A young Syrian refugee suffering from a rare, life-threatening genetic disorder has received gene therapy that replaced 80% of his epidermis.
The skin replacement grown in a lab [Photo by CMR Unimore]
The young patient, who was just seven years old at the time, had escaped war-torn Syria with his parents and fled to Germany. However, the horrors of war must have taken a backseat to his rare illness, called junctional epidermolysis bullosa, which causes blisters to form on the sufferer’s body even with light touches. It’s an inherited disease, and its symptoms manifest from birth.
Unfortunately, the disease had hit the seven-year-old boy quite hard. Soon after he was admitted to a hospital in Germany in 2015, he lost most of his epidermis. Doctors tried grafting skin from the boy’s father, but the boy’s body rejected this.
This is where Michele De Luca, an Italian researcher who had used gene therapy to treat another patient with a similar disease, came in.
This skin replacement saved a young boy's life. [Photo by Frank Jacobsen/Ruhr-Universität Bochum]
“The prognosis was very poor,” said De Luca of the young boy with the potentially fatal condition. With most of skin gone, the boy’s life was in danger. “You simply can’t live without your epidermis.”
De Luca had received a small sample of the boy’s skin, taken from a spot on his body that wasn’t blistered. He describes the procedure in this paper. Along with his team, De Luca inserted a non-defective copy of the gene LAMB3 into the skin cells. A defective LAMB3 gene is what caused the boy’s disease in the first place. However, a non-defective copy may be what could save the boy’s life.

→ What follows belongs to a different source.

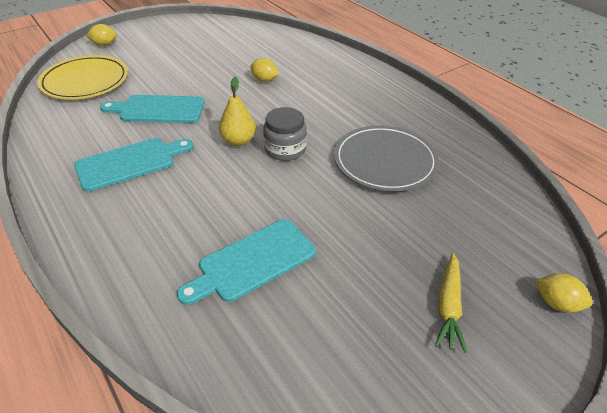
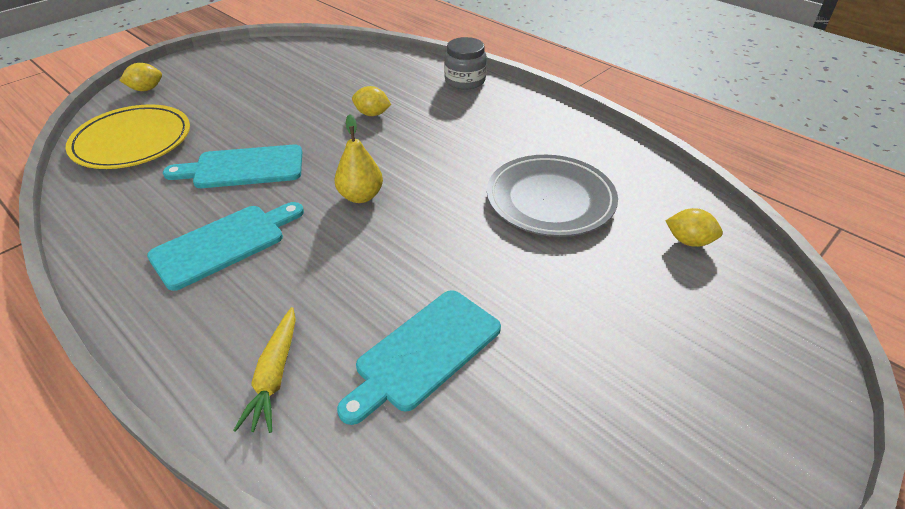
camera: 10 degrees left, 0 degrees up
(285, 149) = (423, 199): grey jar -> grey jar (465, 81)
(448, 306) = (680, 370): yellow carrot -> yellow carrot (274, 376)
(556, 303) = (801, 345): yellow lemon -> yellow lemon (689, 241)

In epidermolysis bullosa, each of the patient’s skin cells contains the genetic disorder that keeps them from growing healthy skin. Because of this, De Luca had to first grow healthy skin cells for the boy. The defective LAMB3 gene also made it easier for the boy to undergo gene therapy.
The researchers grew the skin cells over a scaffold in their lab, forming large sheets. They were able to use this replacement skin in two surgeries, which occurred in October and November 2015. Doctors were able to cover the boy’s sides, back, and limbs with this stronger, healthier skin. The boy, who before the surgery wasn’t even able to get out of bed due to his illness, “was standing up already by Christmas,” said De Luca. By February, the boy was released from the hospital.
The boy (pictured above), whose name has not been released, is now leading a normal life. [Photo by Ruhr-Universität Bochum/University of Modena and Reggio Emilia]
Now, the boy is nine years old and is reportedly leading as much of a normal life as a nine-year-old child can live. He apparently loves playing soccer and is quite the robust child.
According to De Luca, the boy’s epidermis began to regenerate after the addition of new cells. This is evidence that just a few stem cells may be able to sustain the body’s entire epidermis. The skin replacement was also so successful that it doesn’t itch, and it also doesn’t need sustained treatment. The boy won’t need to regularly put ointment on his skin, unlike burn patients. He can also heal normally from cuts and bruises.
The patient with a similar condition that De Luca treated 12 years prior to the little boy is still reportedly doing well. Thus, De Luca thinks that the boy’s treatment may remain effective in the long term.